Saturday, October 11, 2014 11:38:21 AM
http://gis.ogb.state.ms.us/MSOGBOnline/
The second thing was trying to see how well KFG is performing compared to it's peer in Mississippi and Louisiana. But DrillingEdge is only upto date until June. Also keep in mind that this is total combined production of KFG and it's partners, which doesn't include Craig 3 or Barnum.
http://www.drillingedge.com/mississippi
Breakdown of areas and where KFG ranks in terms of production as of June.
Jefferson County --> KFG was the main producer in this county
http://www.drillingedge.com/mississippi/jefferson-county
Adams County --> KFG was the second main producer in this county
http://www.drillingedge.com/mississippi/adams-county
Lincoln County---> KFG was the second main producer in this county
http://www.drillingedge.com/mississippi/lincoln-county
Warrn County--->KFG isn't very active here, only one small well in this county
http://www.drillingedge.com/mississippi/warren-county
Grand total for Mississippi is 18 wells in production with 12,185 barrels produced.
12,185(barrels) / 30(days) = 406bopd.
http://www.drillingedge.com/mississippi/operators/kfg-petroleum-corporation/31500
Then the company has a few wells in Louisiana.
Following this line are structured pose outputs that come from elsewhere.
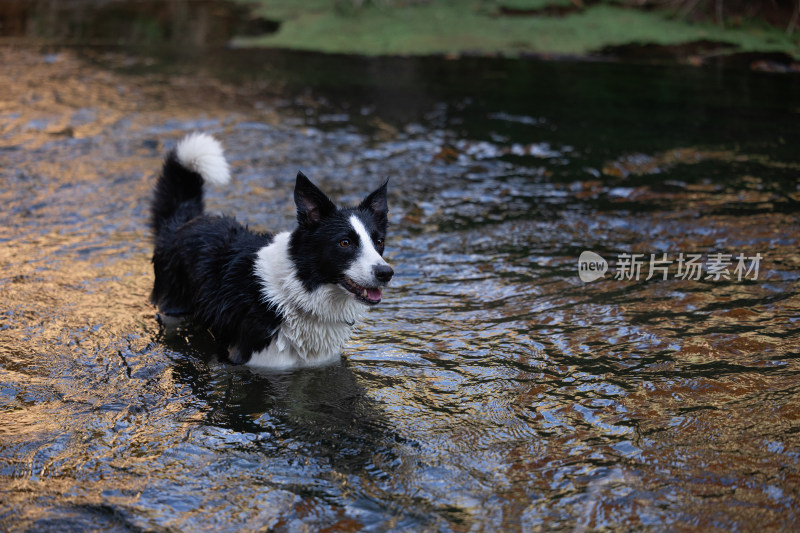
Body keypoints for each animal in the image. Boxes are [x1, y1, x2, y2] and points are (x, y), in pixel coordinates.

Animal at [148, 132, 392, 366]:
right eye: (345, 243)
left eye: (379, 242)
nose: (386, 273)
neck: (296, 291)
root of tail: (181, 224)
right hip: (173, 309)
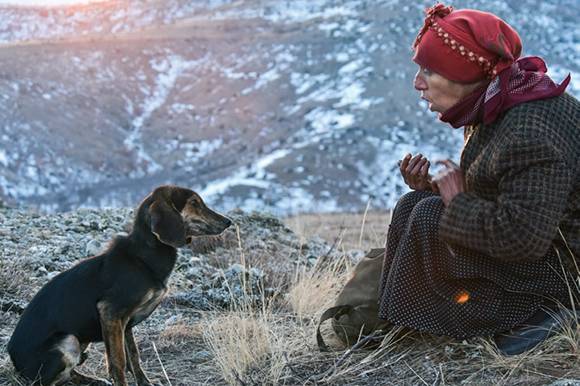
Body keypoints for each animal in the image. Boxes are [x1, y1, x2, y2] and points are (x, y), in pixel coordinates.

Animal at [7, 185, 231, 384]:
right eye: (194, 202)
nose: (228, 222)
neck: (143, 256)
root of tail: (14, 361)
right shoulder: (110, 312)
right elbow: (118, 362)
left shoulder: (125, 323)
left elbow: (133, 355)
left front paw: (145, 382)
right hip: (68, 342)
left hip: (82, 341)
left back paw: (93, 380)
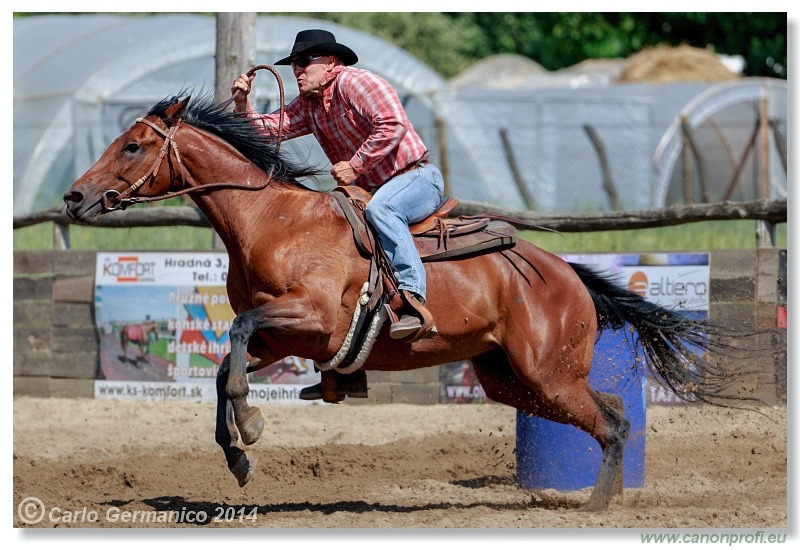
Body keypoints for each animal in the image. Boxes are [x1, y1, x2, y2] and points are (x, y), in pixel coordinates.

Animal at [64, 91, 764, 512]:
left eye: (132, 145)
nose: (74, 197)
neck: (274, 221)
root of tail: (565, 273)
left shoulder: (311, 319)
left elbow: (233, 336)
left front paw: (251, 426)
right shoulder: (282, 337)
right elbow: (223, 366)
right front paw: (237, 456)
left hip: (547, 372)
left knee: (612, 423)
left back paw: (594, 508)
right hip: (514, 378)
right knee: (613, 409)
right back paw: (608, 498)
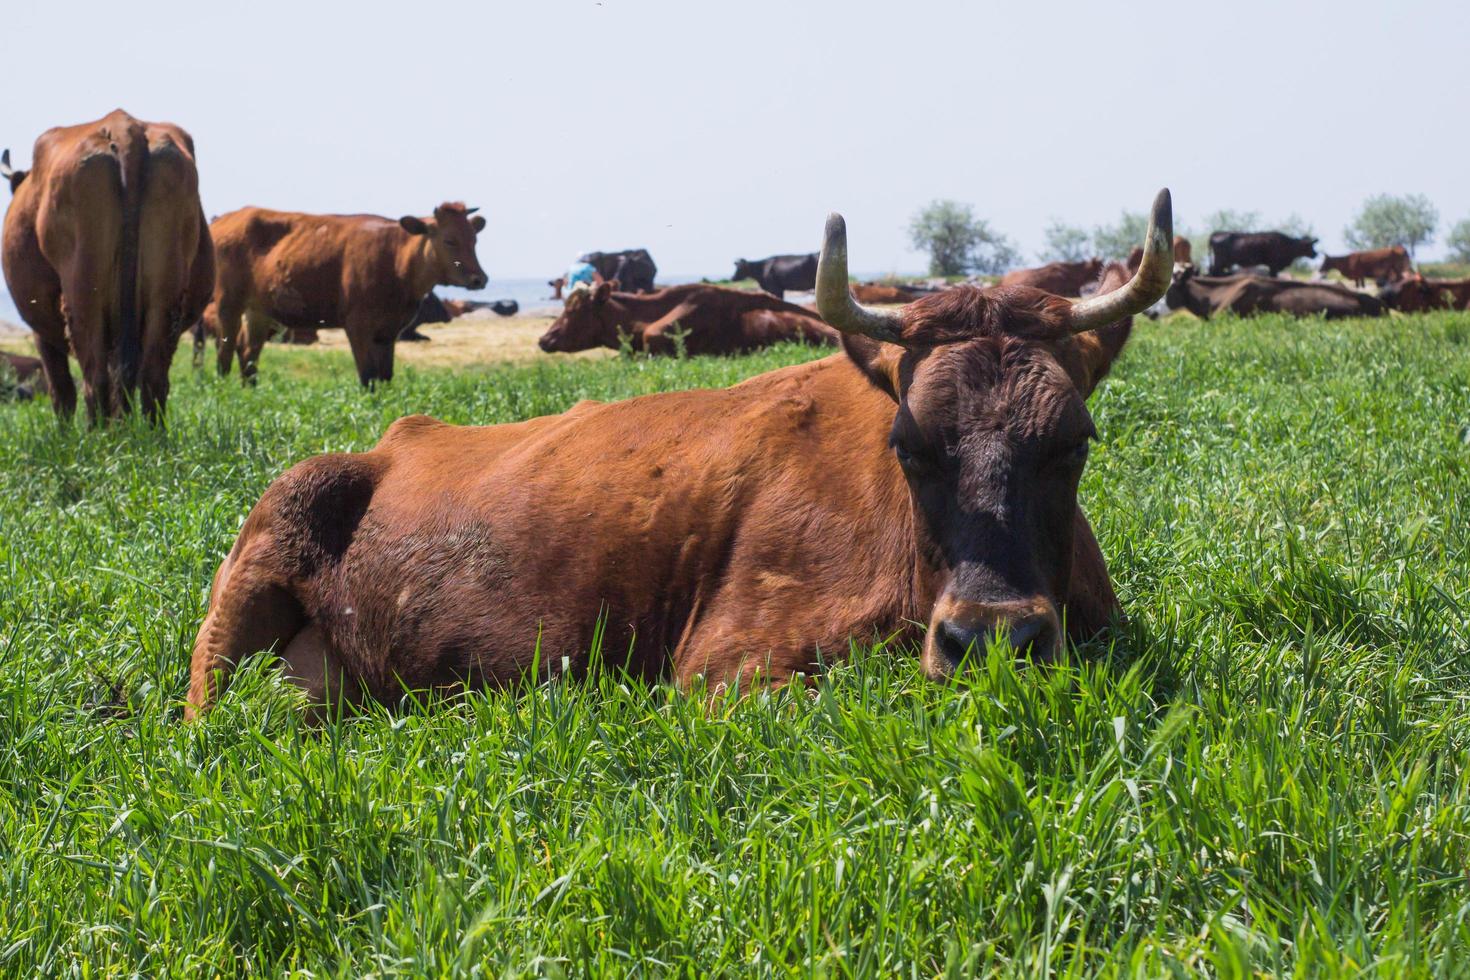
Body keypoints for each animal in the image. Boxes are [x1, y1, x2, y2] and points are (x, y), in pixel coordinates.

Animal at [204, 202, 488, 387]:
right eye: (450, 240)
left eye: (474, 240)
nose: (480, 278)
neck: (396, 261)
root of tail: (226, 218)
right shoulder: (357, 325)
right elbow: (368, 376)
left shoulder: (389, 330)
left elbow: (385, 376)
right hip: (228, 302)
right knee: (225, 348)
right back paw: (223, 388)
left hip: (260, 311)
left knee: (248, 351)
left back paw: (250, 388)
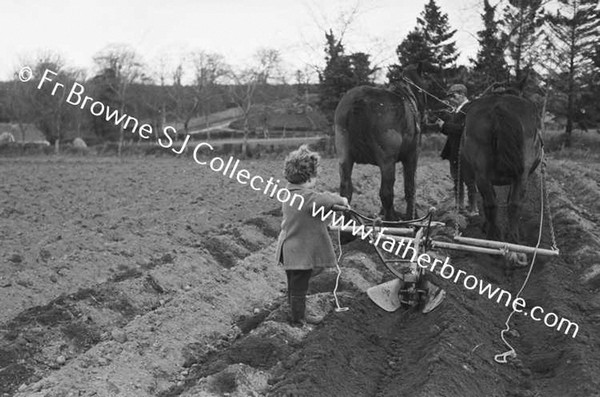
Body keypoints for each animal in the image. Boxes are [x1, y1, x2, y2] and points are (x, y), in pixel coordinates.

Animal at [332, 63, 426, 221]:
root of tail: (359, 101)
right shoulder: (412, 155)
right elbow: (410, 187)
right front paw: (411, 216)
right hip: (387, 161)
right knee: (386, 192)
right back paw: (392, 219)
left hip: (345, 157)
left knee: (346, 190)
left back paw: (348, 221)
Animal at [460, 93, 544, 241]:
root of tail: (500, 107)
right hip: (520, 175)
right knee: (511, 203)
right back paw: (507, 237)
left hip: (483, 174)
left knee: (495, 203)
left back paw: (498, 236)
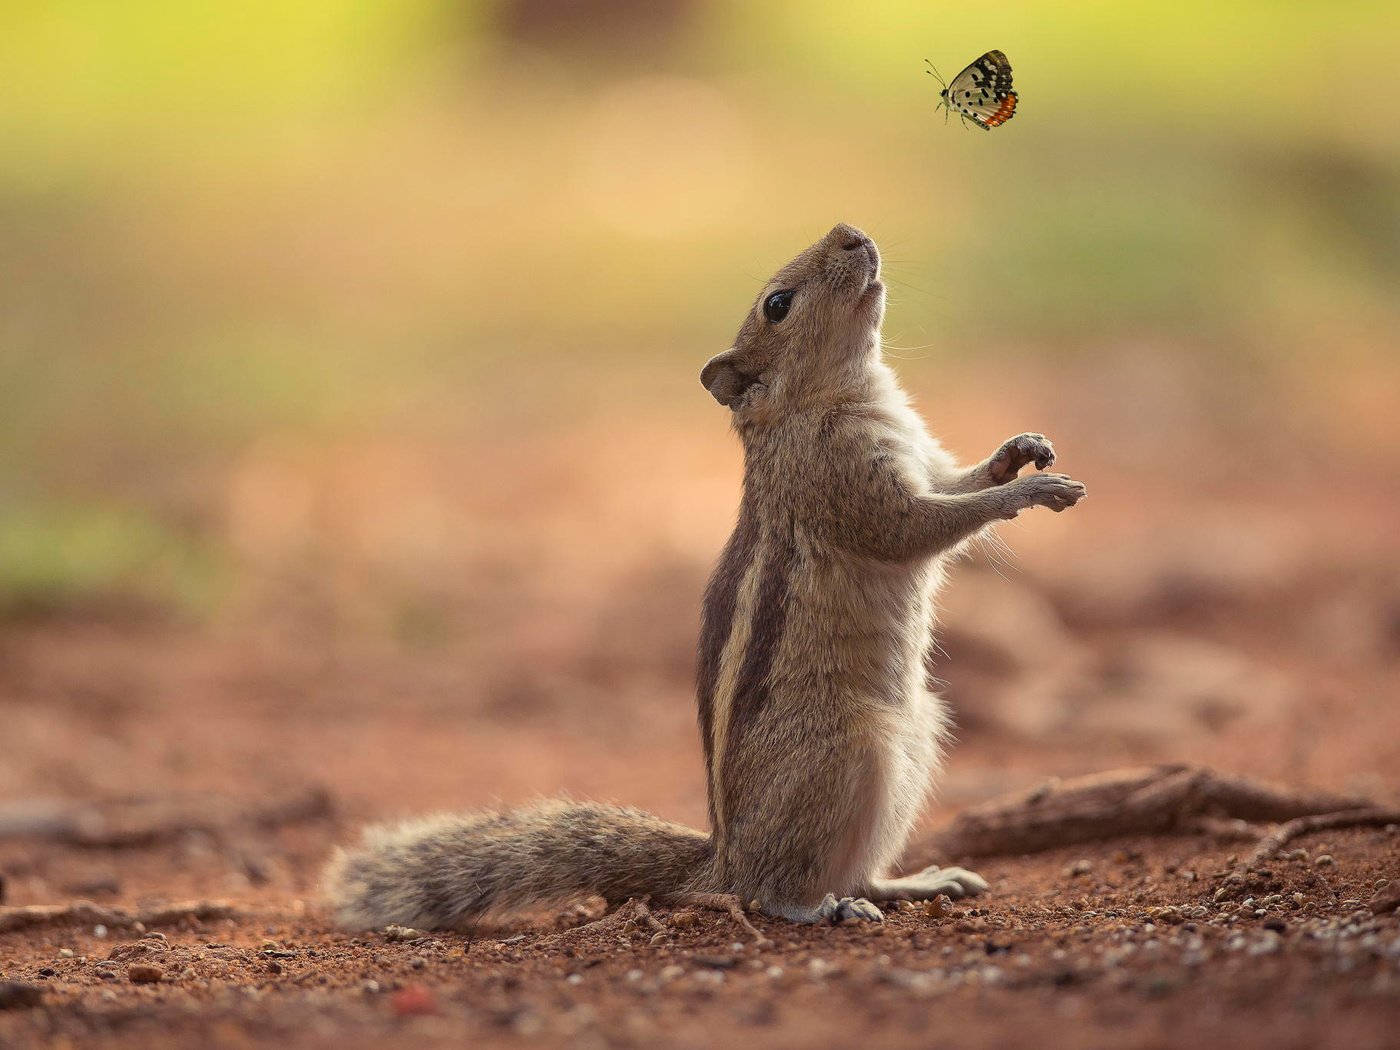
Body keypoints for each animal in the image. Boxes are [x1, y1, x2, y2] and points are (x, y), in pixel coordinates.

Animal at [322, 222, 1086, 929]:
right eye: (777, 304)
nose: (850, 232)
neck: (832, 397)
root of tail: (723, 857)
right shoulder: (846, 486)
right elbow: (919, 528)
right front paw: (1029, 491)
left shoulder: (924, 460)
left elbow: (959, 482)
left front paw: (1020, 452)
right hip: (851, 749)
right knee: (773, 890)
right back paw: (820, 907)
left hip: (919, 735)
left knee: (857, 868)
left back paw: (914, 884)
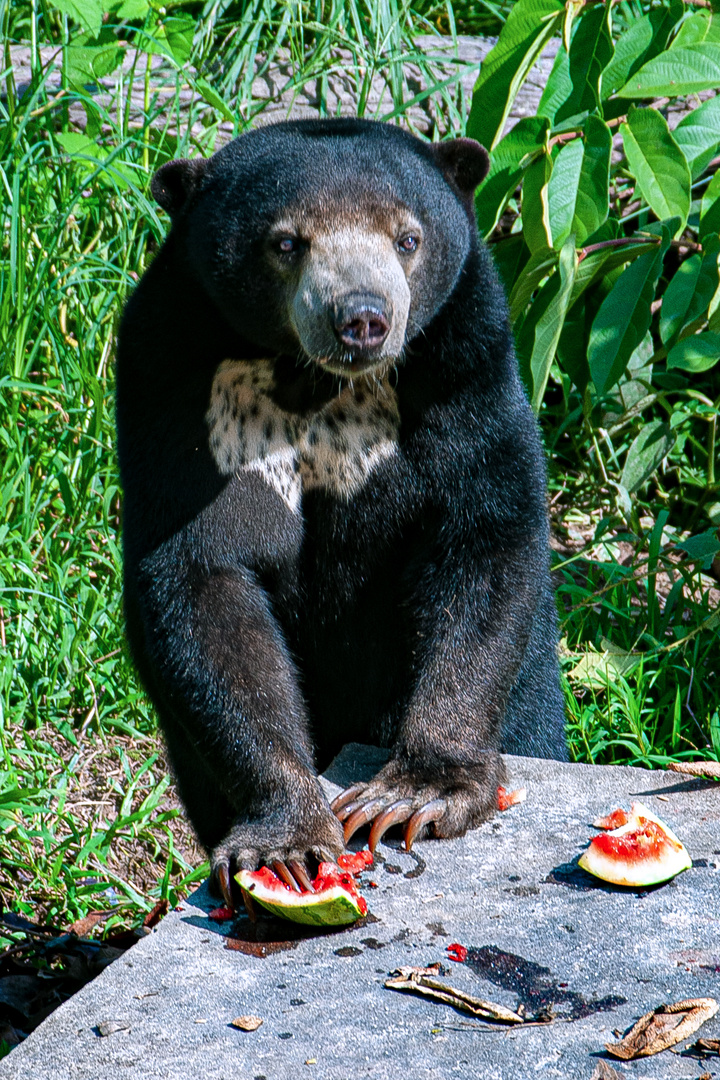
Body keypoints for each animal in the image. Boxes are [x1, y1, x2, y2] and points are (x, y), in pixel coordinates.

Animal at [117, 120, 569, 902]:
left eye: (408, 237)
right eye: (286, 241)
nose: (362, 318)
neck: (315, 384)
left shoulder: (466, 371)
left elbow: (482, 541)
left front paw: (416, 795)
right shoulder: (172, 387)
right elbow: (203, 578)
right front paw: (288, 839)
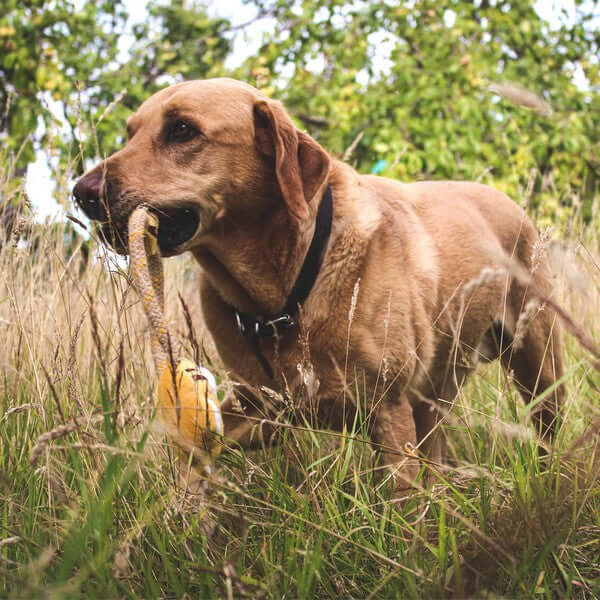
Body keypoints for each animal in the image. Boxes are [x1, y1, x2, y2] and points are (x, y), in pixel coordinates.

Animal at [72, 77, 564, 494]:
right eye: (130, 133)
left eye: (182, 130)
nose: (82, 192)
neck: (283, 294)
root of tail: (509, 202)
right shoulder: (259, 406)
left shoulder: (389, 411)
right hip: (437, 392)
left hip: (539, 368)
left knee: (546, 430)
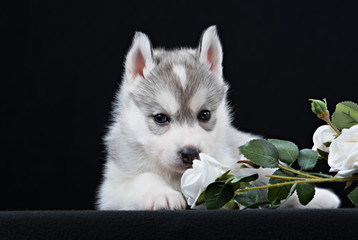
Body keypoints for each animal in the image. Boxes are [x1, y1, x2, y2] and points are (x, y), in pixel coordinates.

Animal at [96, 26, 340, 210]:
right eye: (160, 118)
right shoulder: (112, 188)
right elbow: (142, 179)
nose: (190, 153)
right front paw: (162, 195)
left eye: (204, 115)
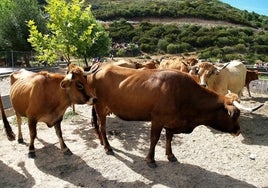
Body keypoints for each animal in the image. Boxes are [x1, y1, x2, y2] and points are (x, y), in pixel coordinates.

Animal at [87, 64, 262, 168]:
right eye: (235, 115)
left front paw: (170, 155)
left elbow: (169, 137)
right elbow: (154, 139)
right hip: (101, 107)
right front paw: (150, 159)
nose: (238, 131)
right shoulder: (157, 119)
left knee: (98, 126)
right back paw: (108, 147)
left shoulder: (171, 121)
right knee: (102, 127)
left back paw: (103, 143)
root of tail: (101, 66)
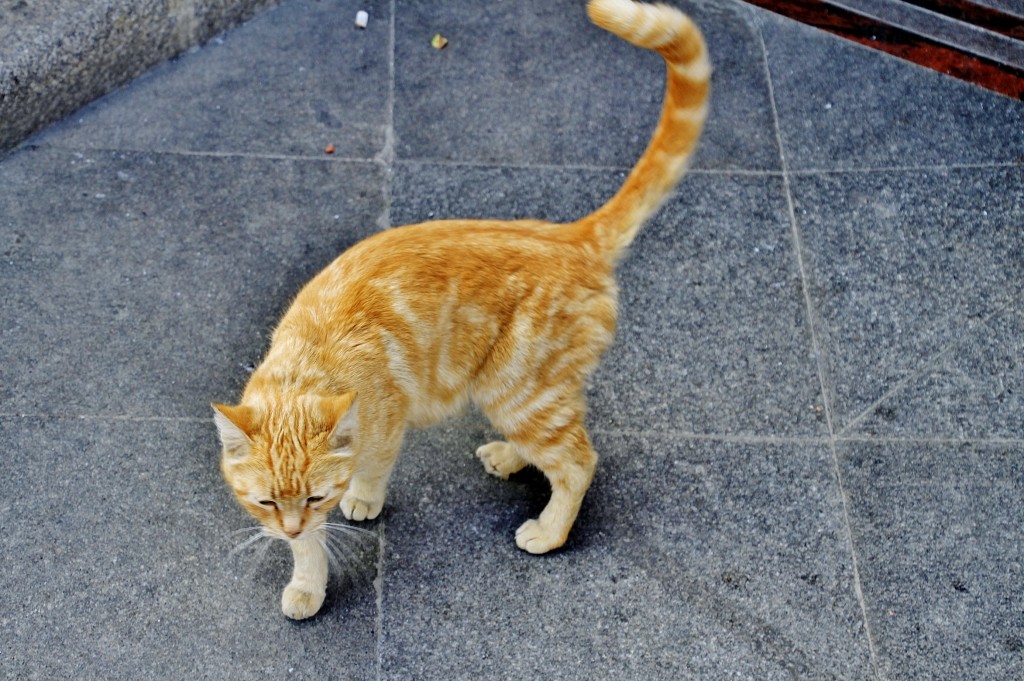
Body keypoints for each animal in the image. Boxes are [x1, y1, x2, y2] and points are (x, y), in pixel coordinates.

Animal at [211, 0, 708, 618]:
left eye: (315, 495)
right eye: (265, 503)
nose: (291, 527)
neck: (311, 361)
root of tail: (571, 236)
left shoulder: (385, 425)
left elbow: (368, 474)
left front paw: (358, 504)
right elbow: (310, 550)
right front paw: (306, 578)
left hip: (516, 387)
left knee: (578, 460)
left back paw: (549, 530)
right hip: (527, 390)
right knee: (564, 437)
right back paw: (511, 457)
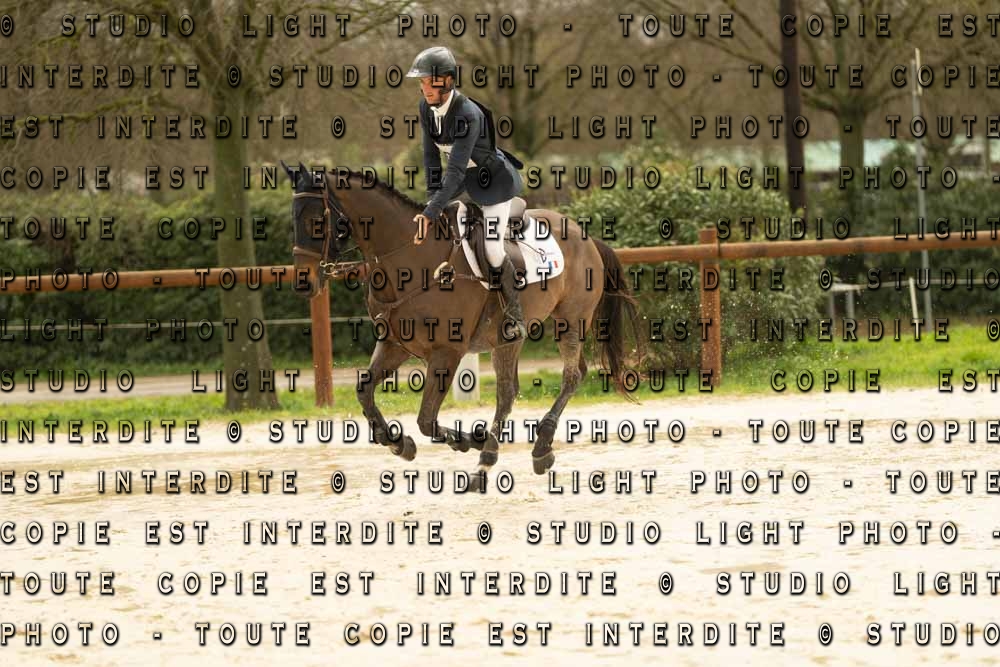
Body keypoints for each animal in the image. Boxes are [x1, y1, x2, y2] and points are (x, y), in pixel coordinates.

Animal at [283, 161, 641, 487]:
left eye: (316, 220)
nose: (303, 283)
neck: (410, 262)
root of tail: (587, 236)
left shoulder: (446, 353)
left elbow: (426, 420)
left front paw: (466, 440)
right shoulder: (395, 345)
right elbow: (365, 392)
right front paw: (400, 444)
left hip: (571, 319)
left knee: (568, 376)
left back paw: (520, 451)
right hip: (509, 337)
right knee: (511, 391)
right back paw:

For whatever reason though, I can't find the breakdown of where these are on this website.
http://www.drillingedge.com/louisiana/operators/kfg-petroleum-corporation/2944
Shows 3 wells with a total production of 732bopd. KFG showed 22 in the Q1 results because it included Dale, which was shutdown in this quarter as mentioned in the MD&A. Now Dale is back up and Craig 3 and Barnum 2 are producing, so total count will be 24 wells for Q2 2014.
732(barrels) / 30(days) = 24bopd
Now there are some investors wondering what will happen with the recent drop in oil prices. Well KFG is covered. One of the few articles I was able to find about Louisiana Light Sweet crude, but it has upto date recent pricing which is important since KFG sells it's oil at these prices. Like I mentioned in previous posts, my estimated average selling price for KFG in Q2 will be around $95. LLS has been trading closer to brent prices over the last couple months rather than WTI. One of KFG's many advantages in this tough oil market. Just this week the price hit a low of $90.58, so KFG is still getting $90 a barrel and with $30 cost per barrel, very profitable still. Unlike Western Canadian select, it hit a low of $74.46.
http://www.petroleumnews.com/pntruncate/501597498.shtml
At the bottom of this article
Louisiana Light Sweet, a Gulf Coast benchmark which has recently been trading near par with Brent, settled at $96.29 on Oct. 2, but by Oct. 8 it had fallen nearly $6 settling at $90.58 according to CME Group information provided by Argus. Western Canadian Select, another North American benchmark, settled at $77.86 on Oct. 2, but by Oct. 8 it too had fallen settling at $74.46.